Given passage |
===============
Creative Caesar Salads

creative Caesar salad topped with serungdeng kacang

When I was growing up, we lived in the small resort town of East Glacier Park, Montana, which is the east entrance to Glacier National Park; there were only 250 residents at the foot of these glorious Rocky Mountains.  Because of our town’s minuscule size, it was necessary to travel to larger cities to take care of our major shopping needs, such as school clothes every late summer.  Usually we traveled within our State, 150 miles east to Great Falls; on special occasions, we ventured as far away as Spokane, Washington.  I can still feel the thrill as we prepared, in the early morning dark, to leave on these revered journeys.

During the extra special trips to Spokane, the Ridpath Hotel captivated me; we ate many dinners in its plush dining room, always partaking in their Caesar salad, which came with the pomp and flair of table-side service.  My young heart was even then preparing for my career in food history, for I was fascinated by the coddling of the egg, with the torch used for that purpose; in like manner, I rhapsodized over the delight of the powerful garlic on my tender tongue.

To this day I love Caesar salad; I share a recipe here that lives up to this enduring mental monument.  Be prepared to enjoy.

There are several accounts of how this famous dish began.  After much research, I chose to attribute its origin to the Italian chef Caesar Cardini (1896-1956), who created this American classic at his well-known restaurant in Tijuana, Mexico, when in 1924 he was serving an unusual number of Californian visitors, escaping there for the Fourth of July weekend during prohibition.  This original production was served table side, without anchovies, and included whole lettuce leaves, which were eaten by the stems, using one’s fingers.

Caesar salad enhanced with beans

There are numerous opposing views on the safety of coddled eggs.  Some profess that they are not a threat: it is adequate to place the eggs in rapidly boiling water, remove the pan from the heat, and then allow the eggs to cook for 60 seconds; indeed, this technique provides the best taste.  Others propound that holding eggs at 140 degrees F (60 degrees C) for five minutes kills potential contaminants, such as salmonella; this can also be achieved instantly by heating them to 160 degrees F (71 degrees C).  Still others declare that uncooked and under-cooked eggs are not safe at all; they rigidly promote the use of either hard-boiled or pasteurized eggs; the latter are available in some grocery stores.  Note: it is important to use caution in highly susceptible populations, such as small children, pregnant women, the elderly, and those with health problems.

Here I cover this dilemma with two good solutions: my favorite version of this dressing is made with coddled eggs, which have been cooked for 60 seconds; nonetheless, for times when extra special care is needed, I provide a method of heating the prepared dressing to 160 degrees; this last procedure, however, thickens our treasured concoction quite a lot.  With both of these two options, the powerful recollected taste from my youth is maintained, which is heightened even further with strong combinations of foods in my creative Caesar salads.


finished Caesar dressing

Caesar Salad Dressing  Yields: about 1 1/2 cups.  Total prep time: 30 min.  If cooking the dressing, total prep time is 45 min.

3 fresh, free-range eggs, at room temperature  (Place in warm water for 10-15 minutes.)

2 tbsp fresh garlic

1 tbsp cider vinegar  (Raw is best; available inexpensively at Trader Joe’s.)
===============
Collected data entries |
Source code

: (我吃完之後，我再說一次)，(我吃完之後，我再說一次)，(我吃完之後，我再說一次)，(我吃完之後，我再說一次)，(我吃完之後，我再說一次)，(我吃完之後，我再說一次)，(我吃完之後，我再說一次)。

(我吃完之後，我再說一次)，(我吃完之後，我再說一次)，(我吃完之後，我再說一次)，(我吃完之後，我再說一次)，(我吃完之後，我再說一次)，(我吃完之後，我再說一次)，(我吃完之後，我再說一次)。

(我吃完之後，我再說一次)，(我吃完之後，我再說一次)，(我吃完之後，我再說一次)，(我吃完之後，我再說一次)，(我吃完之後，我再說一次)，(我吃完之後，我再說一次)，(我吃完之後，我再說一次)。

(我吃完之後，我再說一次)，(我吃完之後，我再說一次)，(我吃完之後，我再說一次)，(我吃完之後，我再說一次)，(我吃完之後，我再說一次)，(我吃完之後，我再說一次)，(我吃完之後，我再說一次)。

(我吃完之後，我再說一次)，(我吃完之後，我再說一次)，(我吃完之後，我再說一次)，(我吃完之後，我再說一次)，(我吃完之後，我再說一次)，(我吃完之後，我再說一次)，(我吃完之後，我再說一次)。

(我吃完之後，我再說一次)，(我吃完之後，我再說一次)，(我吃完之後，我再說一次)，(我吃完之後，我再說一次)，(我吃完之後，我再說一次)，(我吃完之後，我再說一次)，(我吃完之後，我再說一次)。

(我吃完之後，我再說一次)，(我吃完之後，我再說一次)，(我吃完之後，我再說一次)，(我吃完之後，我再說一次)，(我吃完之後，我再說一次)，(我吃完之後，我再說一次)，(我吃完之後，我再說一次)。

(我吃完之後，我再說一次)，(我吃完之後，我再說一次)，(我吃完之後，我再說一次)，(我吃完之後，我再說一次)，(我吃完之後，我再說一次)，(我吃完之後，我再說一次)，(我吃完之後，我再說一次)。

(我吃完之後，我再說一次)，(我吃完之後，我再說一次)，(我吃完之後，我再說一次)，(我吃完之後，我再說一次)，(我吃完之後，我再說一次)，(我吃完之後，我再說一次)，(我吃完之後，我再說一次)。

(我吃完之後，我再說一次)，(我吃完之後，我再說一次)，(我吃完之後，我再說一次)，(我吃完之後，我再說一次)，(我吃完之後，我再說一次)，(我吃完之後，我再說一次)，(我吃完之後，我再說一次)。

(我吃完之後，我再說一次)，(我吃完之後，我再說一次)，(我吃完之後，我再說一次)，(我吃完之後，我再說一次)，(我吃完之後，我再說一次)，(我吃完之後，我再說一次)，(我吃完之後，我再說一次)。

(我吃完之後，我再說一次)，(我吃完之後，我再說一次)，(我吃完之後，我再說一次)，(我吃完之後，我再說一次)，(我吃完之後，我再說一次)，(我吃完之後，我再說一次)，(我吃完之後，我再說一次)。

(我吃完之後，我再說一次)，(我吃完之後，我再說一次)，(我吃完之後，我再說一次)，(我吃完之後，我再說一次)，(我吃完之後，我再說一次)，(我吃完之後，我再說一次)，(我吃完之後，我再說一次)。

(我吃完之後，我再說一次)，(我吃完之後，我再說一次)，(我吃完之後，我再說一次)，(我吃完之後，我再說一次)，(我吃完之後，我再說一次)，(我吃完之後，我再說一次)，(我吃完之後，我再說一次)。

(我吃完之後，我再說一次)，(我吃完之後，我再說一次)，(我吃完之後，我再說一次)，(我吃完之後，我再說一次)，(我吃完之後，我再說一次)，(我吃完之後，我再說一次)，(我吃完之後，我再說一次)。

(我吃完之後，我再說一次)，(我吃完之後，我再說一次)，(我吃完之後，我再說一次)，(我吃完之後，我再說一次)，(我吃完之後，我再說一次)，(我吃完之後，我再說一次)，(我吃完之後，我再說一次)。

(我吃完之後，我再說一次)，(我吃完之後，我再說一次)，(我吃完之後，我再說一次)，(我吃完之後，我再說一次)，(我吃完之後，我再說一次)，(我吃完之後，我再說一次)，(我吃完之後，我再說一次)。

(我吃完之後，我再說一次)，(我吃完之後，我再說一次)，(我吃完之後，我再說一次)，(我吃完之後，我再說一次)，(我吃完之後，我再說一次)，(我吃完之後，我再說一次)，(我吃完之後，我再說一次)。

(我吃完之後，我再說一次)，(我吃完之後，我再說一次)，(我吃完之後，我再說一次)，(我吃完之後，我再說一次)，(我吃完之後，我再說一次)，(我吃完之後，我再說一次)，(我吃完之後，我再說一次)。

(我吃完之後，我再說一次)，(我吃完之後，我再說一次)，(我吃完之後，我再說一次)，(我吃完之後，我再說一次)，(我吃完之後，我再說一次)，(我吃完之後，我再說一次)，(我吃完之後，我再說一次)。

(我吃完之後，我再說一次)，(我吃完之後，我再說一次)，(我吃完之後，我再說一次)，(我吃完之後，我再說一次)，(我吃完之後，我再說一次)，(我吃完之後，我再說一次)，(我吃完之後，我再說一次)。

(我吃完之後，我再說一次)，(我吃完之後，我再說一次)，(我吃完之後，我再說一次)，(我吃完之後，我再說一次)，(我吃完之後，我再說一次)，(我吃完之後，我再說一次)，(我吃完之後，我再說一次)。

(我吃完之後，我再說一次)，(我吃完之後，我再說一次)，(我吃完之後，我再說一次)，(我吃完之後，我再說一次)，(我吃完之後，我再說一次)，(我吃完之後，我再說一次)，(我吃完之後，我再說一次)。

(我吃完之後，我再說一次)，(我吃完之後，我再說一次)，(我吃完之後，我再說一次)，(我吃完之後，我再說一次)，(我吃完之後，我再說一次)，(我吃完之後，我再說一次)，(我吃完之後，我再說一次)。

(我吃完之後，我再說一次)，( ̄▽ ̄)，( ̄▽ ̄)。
===============
Prompt 1 |
Answer these questions using the Caesar salad text:
(a) How many residents did East Glacier Park have?
(b) In what year did Caesar Cardini create the salad?
(c) At what temperature must eggs be held for five minutes to kill potential contaminants?
Prompt 2 | From the Caesar salad text, extract everything from "During the extra" down to "prepared to enjoy.".
Prompt 3 | Continue the Caesar salad text from the point where it stops.

Answer 1 |
(a) 250
(b) 1924
(c) 140 degrees F (60 degrees C)

Answer 2 |
During the extra special trips to Spokane, the Ridpath Hotel captivated me; we ate many dinners in its plush dining room, always partaking in their Caesar salad, which came with the pomp and flair of table-side service.  My young heart was even then preparing for my career in food history, for I was fascinated by the coddling of the egg, with the torch used for that purpose; in like manner, I rhapsodized over the delight of the powerful garlic on my tender tongue.

To this day I love Caesar salad; I share a recipe here that lives up to this enduring mental monument.  Be prepared to enjoy.

Answer 3 |
1 scant tbsp Dijon mustard  (Aioli Garlic Mustard from Trader’s is also excellent.)

2 small lemons, juiced

3 dashes of Tabasco

3 dashes of Worcestershire

1/4 cup grated Parmesan cheese

1 anchovy, optional

3/4 tsp salt, or to taste  (Real Salt is important for health; available in natural foods section at local supermarket.)

1/2 tsp freshly ground pepper, or to taste

3/4 cup olive oil  (Personally I prefer a light olive oil for flavor; Bel’Olio from Costco is great.)

  1. Use room temperature eggs, by placing them in warm water for 10-15 minutes.  For health reasons, it is important that they are washed, free-range, and fresh.  (I feel comfortable with coddled eggs; these make the best dressing, but if you are sensitive to them, or storing this dressing for more than 4-5 days, take the extra precaution of cooking it as described in step 6-better yet use pasteurized eggs, which are available in some grocery stores.)
  2. coddling eggs

    For coddled eggs, bring a small pan of water to a boil over high heat; prepare an ice bath, using a bowl of cold water with ice cubes.  Place eggs in rapidly boiling water; quickly remove from heat; let them sit for 60 seconds; then, immediately transfer to the ice bath, to the stop cooking process.  Crack them on side of bowl, scooping coddled egg out of shell with a spoon, set aside (see photo).

  3. Meanwhile mince 2 tablespoons of garlic: easily do so by filling a coffee measure, which is 2 tablespoons, with peeled garlic cloves, cut in small pieces, until it is full; then, chop this in a food processor by repeatedly pressing pulse button; set aside.  (TO MAKE DRESSING BY HAND: chop the garlic with a sharp knife; mix all ingredients, except the oil, in a medium/small bowl; then, beat in the oil SLOWLY, to emulsify the dressing.  May also make this in a VitaMix or blender.)
  4. Juice the lemons, set aside.
  5. Add all ingredients, except the oil, to the garlic in the processor.  Turn on machine and blend; place oil in the feeder, which is located on the top (see this feeder in above photo of finished product); thus, oil will drip in slowly for an emulsified dressing.  Adjust seasonings.  This will keep in the refrigerator for 4-5 days; for longer storage, go to the next step.  Serve on the creative salads given lastly.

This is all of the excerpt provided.